How to complete this task » Task for the records below: copy exactly from the first line on, stopping once the line with "Fresh Guard Soak Cleaner 24 ea" is copied, and leave out the pictures.

+ + + +

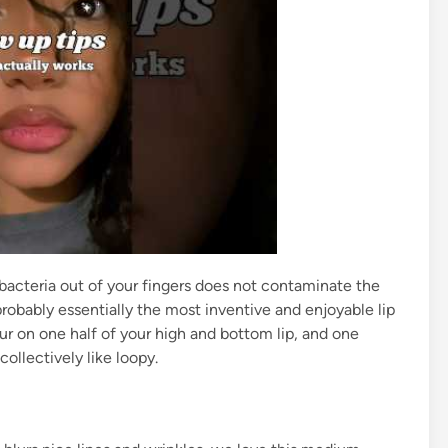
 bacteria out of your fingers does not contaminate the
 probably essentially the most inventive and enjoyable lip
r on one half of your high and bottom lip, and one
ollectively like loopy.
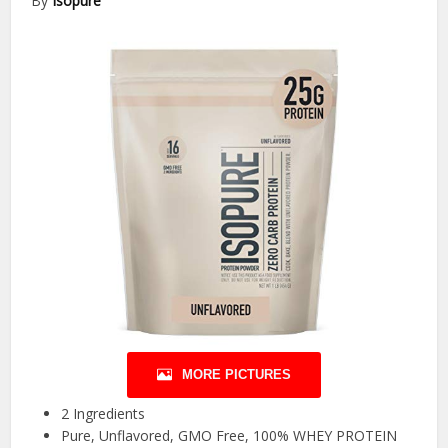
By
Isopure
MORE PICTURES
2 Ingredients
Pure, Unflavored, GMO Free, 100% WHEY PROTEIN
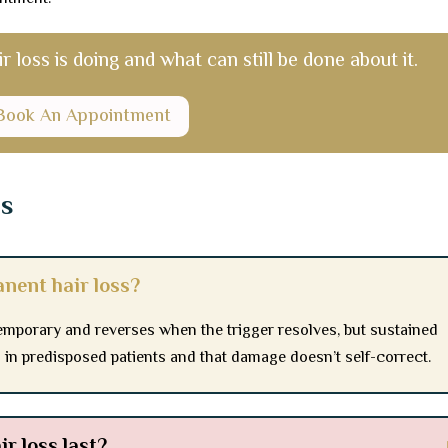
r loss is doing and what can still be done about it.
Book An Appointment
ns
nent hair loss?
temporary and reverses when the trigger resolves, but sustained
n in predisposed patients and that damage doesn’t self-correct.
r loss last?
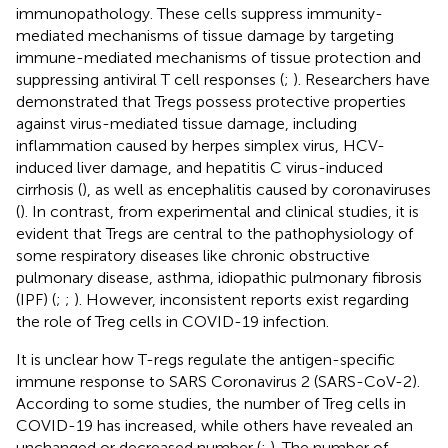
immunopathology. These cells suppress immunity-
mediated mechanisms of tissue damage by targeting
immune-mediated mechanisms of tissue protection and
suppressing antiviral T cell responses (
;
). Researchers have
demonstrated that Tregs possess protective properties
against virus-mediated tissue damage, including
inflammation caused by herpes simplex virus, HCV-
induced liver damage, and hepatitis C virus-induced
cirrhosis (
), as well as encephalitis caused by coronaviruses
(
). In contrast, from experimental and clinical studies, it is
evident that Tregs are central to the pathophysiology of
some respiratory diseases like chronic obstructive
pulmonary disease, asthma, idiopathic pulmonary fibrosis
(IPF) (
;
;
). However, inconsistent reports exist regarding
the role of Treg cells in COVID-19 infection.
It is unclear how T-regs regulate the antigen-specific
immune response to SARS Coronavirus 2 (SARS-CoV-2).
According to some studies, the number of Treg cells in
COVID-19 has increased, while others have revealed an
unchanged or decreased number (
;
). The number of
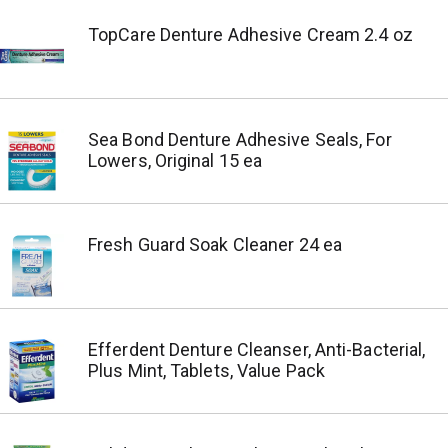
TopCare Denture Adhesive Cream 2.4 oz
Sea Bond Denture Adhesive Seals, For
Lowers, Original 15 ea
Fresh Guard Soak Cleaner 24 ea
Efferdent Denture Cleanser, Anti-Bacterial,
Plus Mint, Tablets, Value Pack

+ + + +

Your solution »
 bacteria out of your fingers does not contaminate the
 probably essentially the most inventive and enjoyable lip
r on one half of your high and bottom lip, and one
ollectively like loopy.
By
Isopure
MORE PICTURES
2 Ingredients
Pure, Unflavored, GMO Free, 100% WHEY PROTEIN
r loss is doing and what can still be done about it.
Book An Appointment
ns
nent hair loss?
temporary and reverses when the trigger resolves, but sustained
n in predisposed patients and that damage doesn’t self-correct.
r loss last?
immunopathology. These cells suppress immunity-
mediated mechanisms of tissue damage by targeting
immune-mediated mechanisms of tissue protection and
suppressing antiviral T cell responses (
;
). Researchers have
demonstrated that Tregs possess protective properties
against virus-mediated tissue damage, including
inflammation caused by herpes simplex virus, HCV-
induced liver damage, and hepatitis C virus-induced
cirrhosis (
), as well as encephalitis caused by coronaviruses
(
). In contrast, from experimental and clinical studies, it is
evident that Tregs are central to the pathophysiology of
some respiratory diseases like chronic obstructive
pulmonary disease, asthma, idiopathic pulmonary fibrosis
(IPF) (
;
;
). However, inconsistent reports exist regarding
the role of Treg cells in COVID-19 infection.
It is unclear how T-regs regulate the antigen-specific
immune response to SARS Coronavirus 2 (SARS-CoV-2).
According to some studies, the number of Treg cells in
COVID-19 has increased, while others have revealed an
unchanged or decreased number (
;
). The number of
TopCare Denture Adhesive Cream 2.4 oz
Sea Bond Denture Adhesive Seals, For
Lowers, Original 15 ea
Fresh Guard Soak Cleaner 24 ea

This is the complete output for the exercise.